A major Spanish hotel chain said Wednesday that the U.S. State Department informed the CEO he is barred from entering the United States because of his company’s business interests in Cuba.
Meliá Hotels International S.A. said in a statement it believes more than 50 other companies have received similar notifications, but didn’t name any.
Meliá CEO and vice president Gabriel Escarrer received notice of the U.S. ban in October, the company statement said.

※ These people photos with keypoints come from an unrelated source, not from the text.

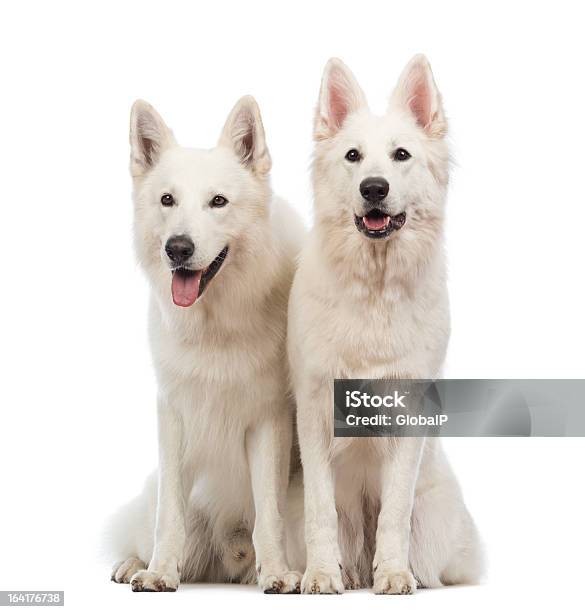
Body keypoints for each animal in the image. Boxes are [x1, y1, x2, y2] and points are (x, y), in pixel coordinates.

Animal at [106, 95, 304, 592]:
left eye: (218, 202)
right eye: (167, 200)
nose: (177, 248)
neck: (216, 326)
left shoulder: (268, 420)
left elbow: (269, 514)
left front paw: (277, 573)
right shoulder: (174, 416)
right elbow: (169, 515)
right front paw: (159, 573)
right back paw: (133, 563)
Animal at [288, 56, 484, 592]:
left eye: (401, 155)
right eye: (353, 156)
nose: (373, 188)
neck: (373, 290)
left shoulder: (407, 412)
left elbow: (394, 512)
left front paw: (394, 574)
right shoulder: (314, 413)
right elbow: (319, 512)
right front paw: (320, 576)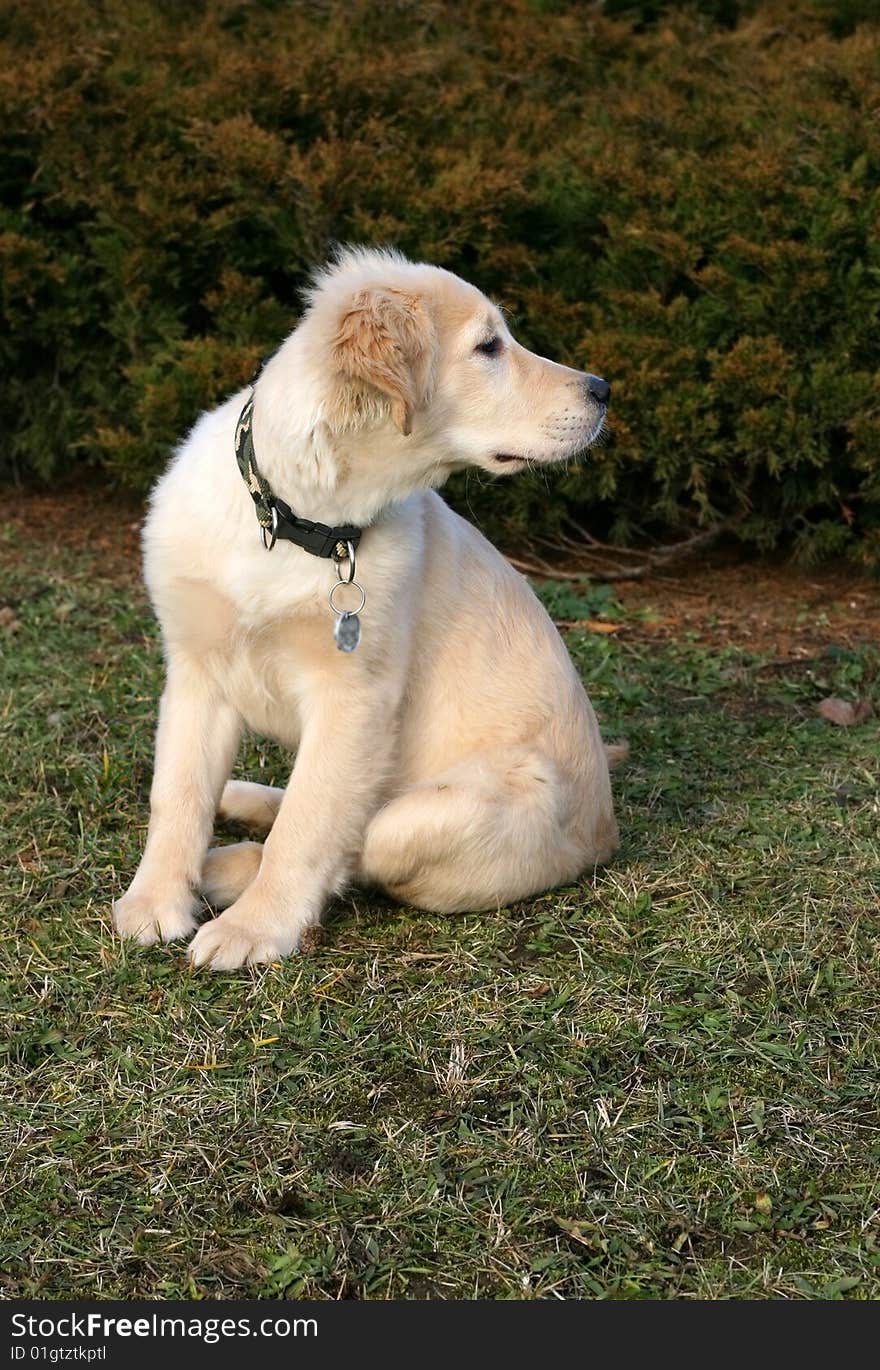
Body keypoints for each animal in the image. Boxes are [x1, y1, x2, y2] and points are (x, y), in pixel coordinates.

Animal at [113, 249, 619, 975]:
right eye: (489, 347)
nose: (604, 390)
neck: (297, 522)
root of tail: (607, 832)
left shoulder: (355, 696)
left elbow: (309, 824)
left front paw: (254, 928)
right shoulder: (196, 670)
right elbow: (177, 793)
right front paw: (154, 901)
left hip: (463, 804)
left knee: (360, 842)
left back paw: (228, 866)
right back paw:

Spanish media reported on the prohibition for the first time Wednesday, and the company issued the statement shortly afterward.
Meliá said the notification was linked to provisions of the 1996 Helms-Burton Act, which among other things allows Americans to sue companies deemed to be “trafficking” in property confiscated by Cuba’s government after the country’s 1959 revolution.
The Trump administration last year activated a provision of the U.S. embargo on Cuba which every president since the law’s passage had suspended because of objections from U.S. allies doing business in Cuba.
Its activation was widely expected to trigger lawsuits, along with trade fights between the U.S. and countries including Spain, France and Britain.
The European Union’s ambassador to Cuba, Alberto Navarro, said he was aware of 14 members of Meliá’s board and their families being subject to U.S. sanctions.
“We utterly reject this,” Navarro told The Associated Press, adding that the EU is studying measures “to protect its citizens and entrepreneurs.”
The Spanish government said it was aware of only Meliá having been targeted by the State Department, not any other Spanish companies.
“The European Union and all the member states have expressed several times their opposition to the reactivation of the Helms Burton Act,” Spain’s Ministry of Foreign Affairs said in a statement.
Meliá said the U.S. government linked its barring of Escarrer to cooperation in the management of two hotels between the company’s subsidiary companies and Cuban public bodies.
The U.S. government argues that the hotels lie on a plot of land expropriated from the Sanchez Hill family in the late 1950s, Meliá said. The hotel company said Spanish courts have dismissed that family’s claims to the land.
The Spanish company said it would challenge the U.S. notification in the courts and would seek support from the European Union and the Spanish government.